The function is written as follows $p:\mathbb{N}\times\mathbb{N} \to \mathbb{N}$ where $p(a,b)=(ab(b+1))/2$
So far I tried supposing that $p(a_1, b_1) = p(a_2,b_2)$ but I couldn't reach a conclusion when I subbed it back into the equation. Thanks for the help!
0 is not considered a natural.
On
Note that$$ P(10,2)=P(2,5)=30$$
Thus it is not injective.
However, it is surjective because $$P(n,1)=n$$
for all natural numbers $ n.$
On
Sometimes intuition is just great. But what if you don't have it?
For surjective:
If $n = \frac {ab(b+1)}2$ then $a = \frac {2n}{b(b+1)}$ which can be solved be solved if we can find $b(b+1)|2n$. We could do $b(b+1) = m$ where $m|2n$ and solve with the quadratic formula that $b^2 + b -m = 0$ so $b =\frac {-1\pm\sqrt{1+4m}}{2}$ so $1+4m$ must be an odd perfect square greater than $1$ and $m|2n$ and... well the simplest such case considering we don't really know anything about $n$ would be if $m = 2$ (and $m$ must divide $2n$) and $b =\{-2, 1\}$ so $b= 1$. And $a = \frac {2n}{1(1+1)} = n$
So $f(n, 1) = n$ for all $n$ so surjective.
And then we kick ourselves for not seeing that that was obvious.
Now injective.
If we have intution and we just saw that that $f(n,1) = n$; so.... then $f(a,b) = f(f(a,b), 1)$. And so long as $b \ne 1$, we have $(f(a,b), 1) \ne (a,b)$. So $f$ is not injective.
[This assumes $f(a,b) \in \mathbb N$ for all $(a,b)$. In other words that $f$ actually IS a well-defined function. As either $b$ or $b+1$ is even then the $\frac {b(b+1)}2$ is a natural number. And so $f(a,b) = \frac{ab(b+1)}2$ is a natural number.]

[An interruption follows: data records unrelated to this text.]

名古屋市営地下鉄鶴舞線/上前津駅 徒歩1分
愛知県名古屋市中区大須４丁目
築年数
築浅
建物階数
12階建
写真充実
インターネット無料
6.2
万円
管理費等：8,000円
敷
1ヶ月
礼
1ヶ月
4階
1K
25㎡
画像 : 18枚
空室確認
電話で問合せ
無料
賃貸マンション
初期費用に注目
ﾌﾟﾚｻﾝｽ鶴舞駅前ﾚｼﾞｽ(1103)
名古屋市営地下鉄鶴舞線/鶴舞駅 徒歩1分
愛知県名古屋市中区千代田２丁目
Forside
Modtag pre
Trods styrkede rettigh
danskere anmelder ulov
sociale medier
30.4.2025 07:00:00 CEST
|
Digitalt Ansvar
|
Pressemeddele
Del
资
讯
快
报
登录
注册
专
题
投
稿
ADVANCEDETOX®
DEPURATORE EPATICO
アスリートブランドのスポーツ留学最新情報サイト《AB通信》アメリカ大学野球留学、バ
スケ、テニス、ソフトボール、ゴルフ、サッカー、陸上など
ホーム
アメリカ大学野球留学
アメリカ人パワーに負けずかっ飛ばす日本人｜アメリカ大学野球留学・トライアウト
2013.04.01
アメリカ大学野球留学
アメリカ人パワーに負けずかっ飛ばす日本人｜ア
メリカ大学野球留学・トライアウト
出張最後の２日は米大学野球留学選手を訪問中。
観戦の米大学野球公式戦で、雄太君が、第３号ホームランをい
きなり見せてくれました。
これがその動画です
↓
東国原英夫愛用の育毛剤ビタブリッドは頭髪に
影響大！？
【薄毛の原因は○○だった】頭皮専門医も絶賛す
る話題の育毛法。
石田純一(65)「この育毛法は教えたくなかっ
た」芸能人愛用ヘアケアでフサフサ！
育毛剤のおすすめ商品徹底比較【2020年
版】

But what if we didn't have the intuition?
If $\frac{ab(b+1)}2 = \frac {cd(d+1)}2$
$ab(b+1) = cd(d+1)$.
Surely there are examples where $a\ne c; b\ne d$.
Fix $b, d$ so $b\ne d$ then $a*M = c*N$ where $M = b(b+1)$ and $N=d(d+1)$. Solving $a*M = c*N$ should be easy.
For example, just let $a =N$ and $c = M$ so $a*M= c*N =N*M$. Or, more generally, for any multiple of $gcd(N,M)$ we can have $a*M = c*N = k*\gcd(N,M)$ by setting $a = \frac {kN}{\gcd(N,M)}$ and $c = \frac {kM}{\gcd(N,M)}$.
So $f$ is not injective.
Just to be thorough...
When we were trying to show surjectivity we consider $b =\frac {-1 \pm \sqrt{1 + 4m}}2$ where $m|2n$. If $1+ 4m$ is any odd perfect square and $m|2n$ we have a solution. So if we let $m = 2, 6, 12, 20,30,42,$ etc. we will have solutions. So if $n$ has two or more $1,3,6,10, 15, 21,$ etc. as factors, we will have two or more solutions.
Example: if $n = 60$ we can have $m|120; m = 2,6,12, 20, 30, b = 1,2, 3, 4, 5$ and $a= 60, 20, 10, 6, 4$ so $60 = f(60,1)=f(20,2)=f(10,3) = f(6,4)= f(4,5)$.
Simce, for each $a\in\mathbb N$,$$p\left(\frac{a(a+1)}2,1\right)=p(1,a),$$your function is far from injective. It is surjective, though.